Sno-Balls Where There is Never any Snow

03.25.08
Where you, too, can be a kid again.
sno-ball

D’Iberville Sno-Ball is a Pepto Bismol–pink hut on an unpaved lot, the kind of shop that you can drive by thirty times and never know if it’s still in business. Its matching hand-painted sandwich board leans against a telephone pole all year round. Last weekend, I noticed it sitting two feet away from where it normally is, as subtle a vital sign as there can be.

Chances are it’s still cold where you are. But way down in south Mississippi, where it’s 75 and sunny already, sitting down with a cup of shaved ice drenched in liquid diabetic shock sounds like a fine idea.

At the window, I was direct: “I’ve never had one of these before. Tell me what to do.” Right away, Team Sno-Ball set upon plying me with fluffy spoonfuls of ice topped with their favorite syrups—blueberry cheesecake, green apple, red velvet cake—and proving that people who sell cold, sweet things always take the give-it-away-before-they-buy-it approach to business. I decided on blackberry topped with sweetened condensed milk, and watched as they packed snow with a funnel top, syrup carving rivulets and channels in the ice, a mountain eroding in fast-forward.

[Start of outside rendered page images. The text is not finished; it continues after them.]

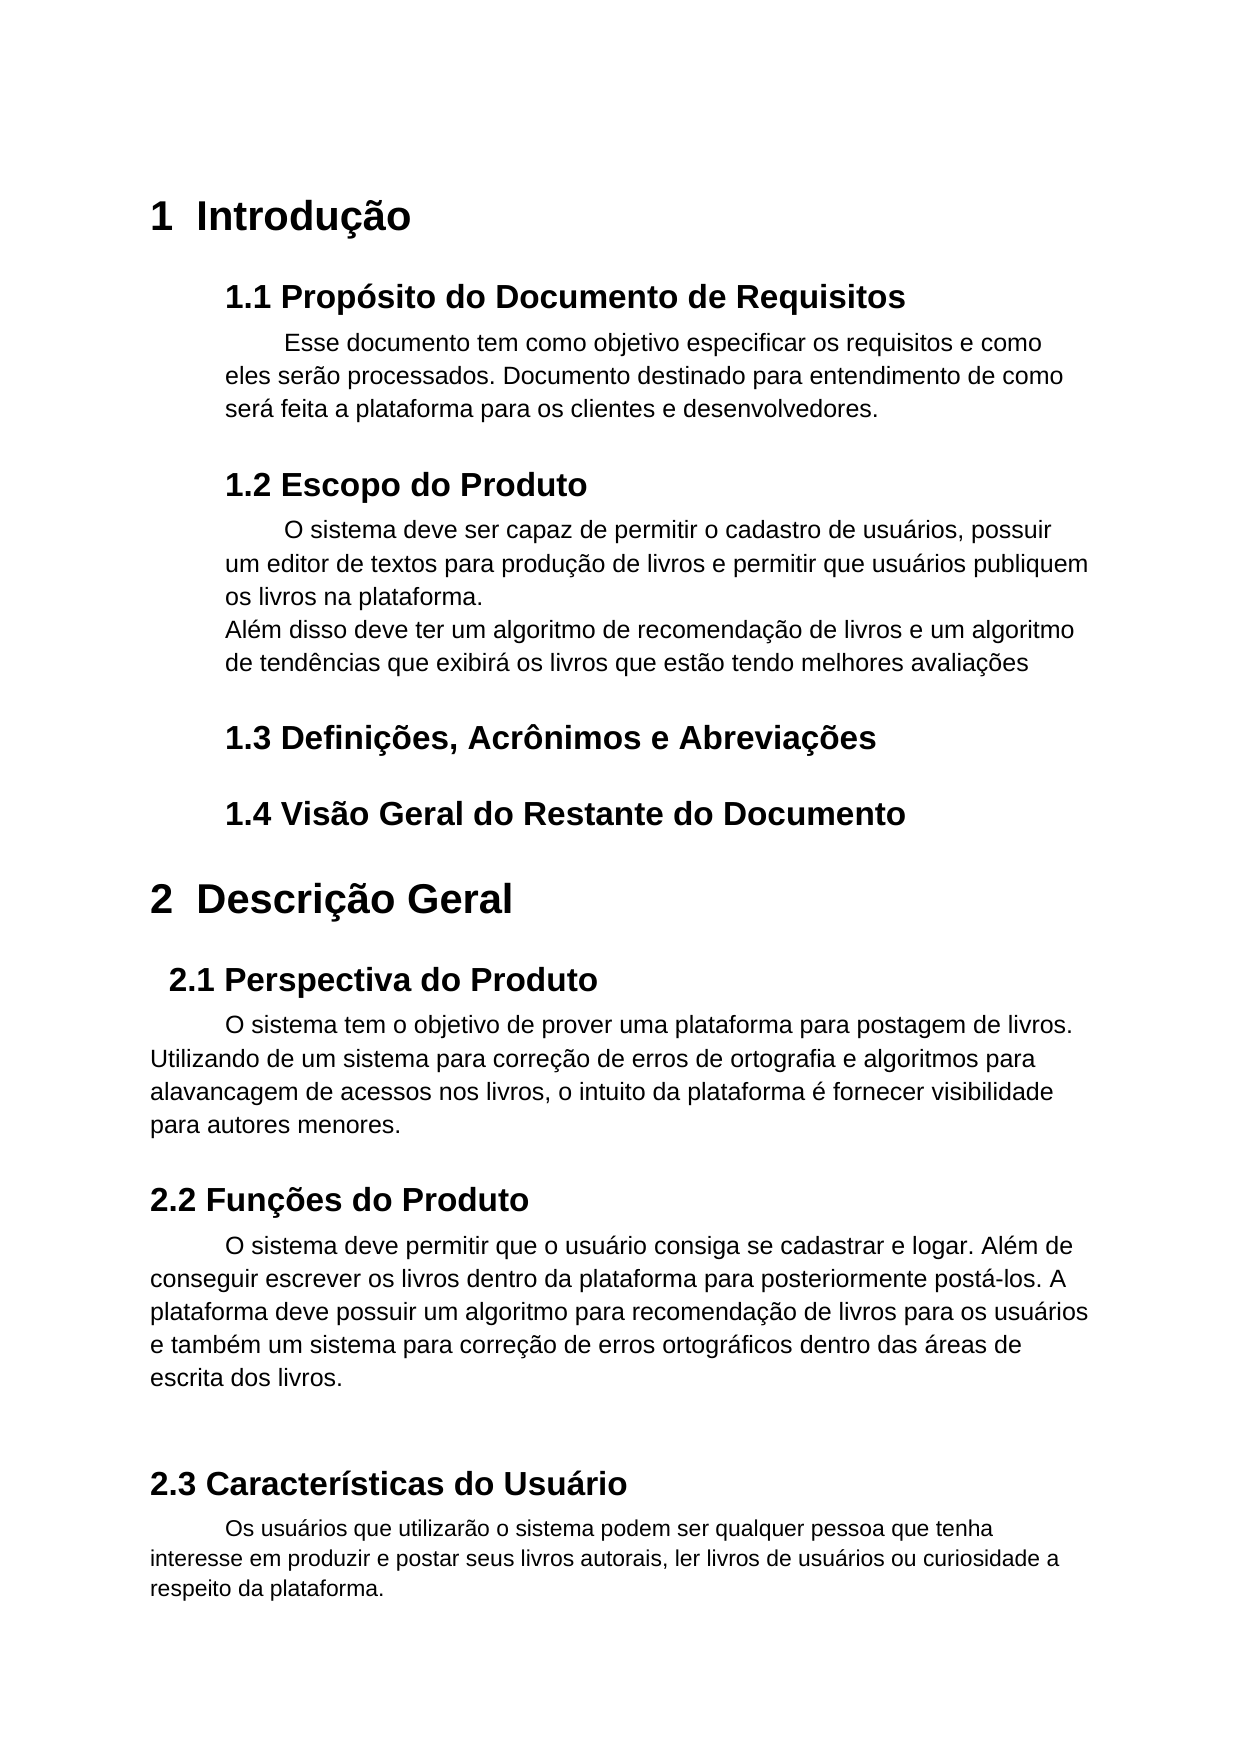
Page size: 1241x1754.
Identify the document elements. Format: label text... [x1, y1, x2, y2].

text Além disso deve ter um algoritmo de recomendação de livros e um algoritmo de tendências que exibirá os livros que estão tendo melhores avaliações [225, 614, 1090, 676]
subtitle 2 Descrição Geral [150, 874, 1090, 922]
subtitle 2.1 Perspectiva do Produto [150, 959, 1090, 998]
subtitle 1.3 Definições, Acrônimos e Abreviações [225, 718, 1090, 757]
text O sistema tem o objetivo de prover uma plataforma para postagem de livros. [150, 1011, 1090, 1039]
subtitle 2.3 Características do Usuário [150, 1464, 1090, 1502]
subtitle 1.4 Visão Geral do Restante do Documento [225, 794, 1090, 832]
text Utilizando de um sistema para correção de erros de ortografia e algoritmos para alavancagem de acessos nos livros, o intuito da plataforma é fornecer visibilidade para autores menores. [150, 1043, 1090, 1138]
text Esse documento tem como objetivo especificar os requisitos e como eles serão processados. Documento destinado para entendimento de como será feita a plataforma para os clientes e desenvolvedores. [225, 328, 1090, 423]
subtitle 2.2 Funções do Produto [150, 1180, 1090, 1218]
subtitle 1.1 Propósito do Documento de Requisitos [225, 277, 1090, 316]
text O sistema deve permitir que o usuário consiga se cadastrar e logar. Além de conseguir escrever os livros dentro da plataforma para posteriormente postá-los. A plataforma deve possuir um algoritmo para recomendação de livros para os usuários e também um sistema para correção de erros ortográficos dentro das áreas de escrita dos livros. [150, 1231, 1090, 1392]
text Os usuários que utilizarão o sistema podem ser qualquer pessoa que tenha interesse em produzir e postar seus livros autorais, ler livros de usuários ou curiosidade a respeito da plataforma. [150, 1515, 1090, 1602]
subtitle 1 Introdução [150, 192, 1090, 239]
subtitle 1.2 Escopo do Produto [225, 464, 1090, 503]
text O sistema deve ser capaz de permitir o cadastro de usuários, possuir um editor de textos para produção de livros e permitir que usuários publiquem os livros na plataforma. [225, 516, 1090, 610]
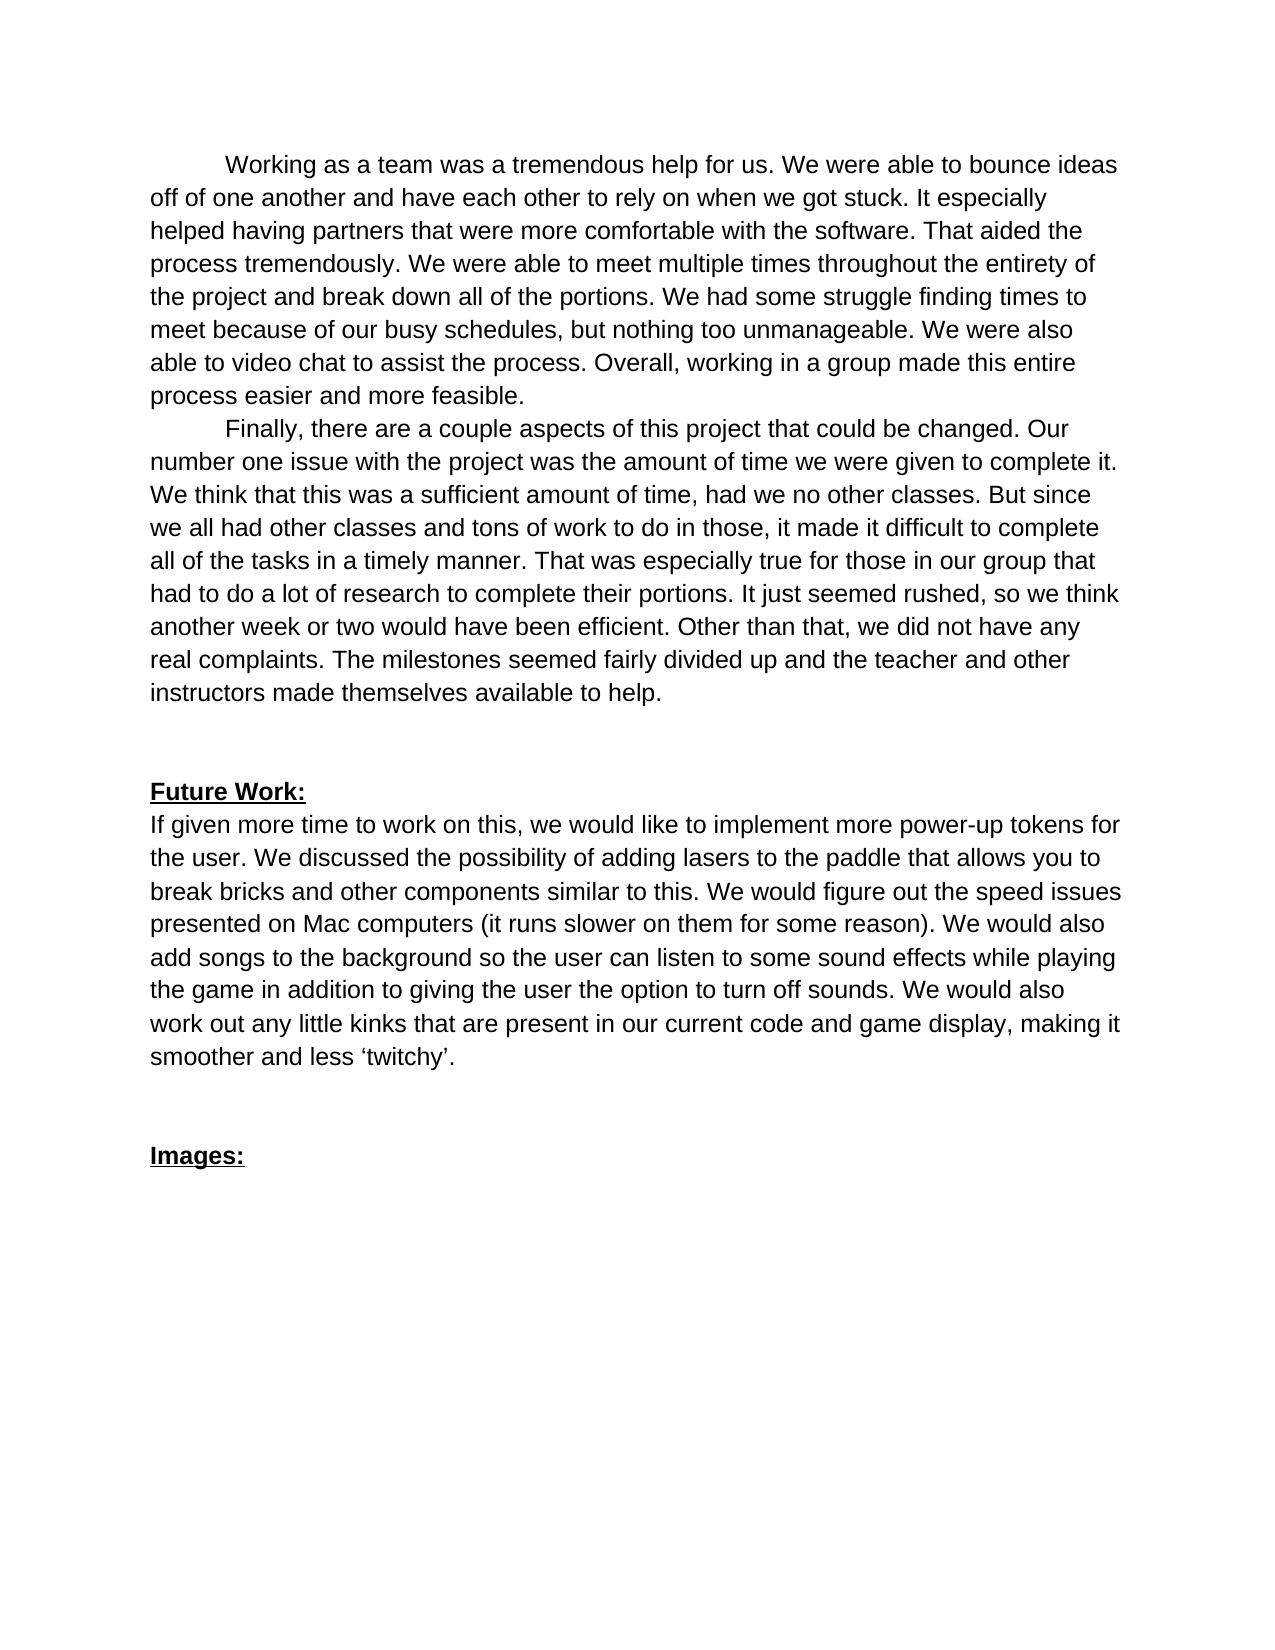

I sat at the bench and commenced staining my tongue a ghoulish color. Sweet and tart and cold and creamy, it was going down fine. A mother and son pulled up in their Sunday best, his tiny shirttail half untucked under his vest and tie. “What flavor did you get, little man?” I asked him.

“Sponnahb,” he said. His hands barely reached around his cup.

“What was that?”

“Sponnahb,” he said again, quietly. His mother smiled. “Spongebob,” she translated for me. I looked over at the flavor menu, 60 choices strong, three of them different subflavors of Bubble Gum. There was no Spongebob flavor. “It’s really ‘birthday cake,’” she said, almost so that he couldn’t hear. Southerners love their cake.

As the mother and son and Sponnahb drove off, I marveled at how perfectly innocent that moment was, like living a cliché of childhood. Another car drove up, aggressive, loud music thumping in the trunk. Out came two dudes your mother wouldn’t want you to hang out with. Scowls, neck tattoos and all that.

“Two large strawberries,” one drawled at the window while the other kept scowling.

“D’ya want cream on those?” the woman inside asked.

“Cream?” the drawler asked the scowler.

He looked up, eyes wide and suddenly no longer scowling. “Cream? Oh, yeah—yes, Ma’am. Cream, please.”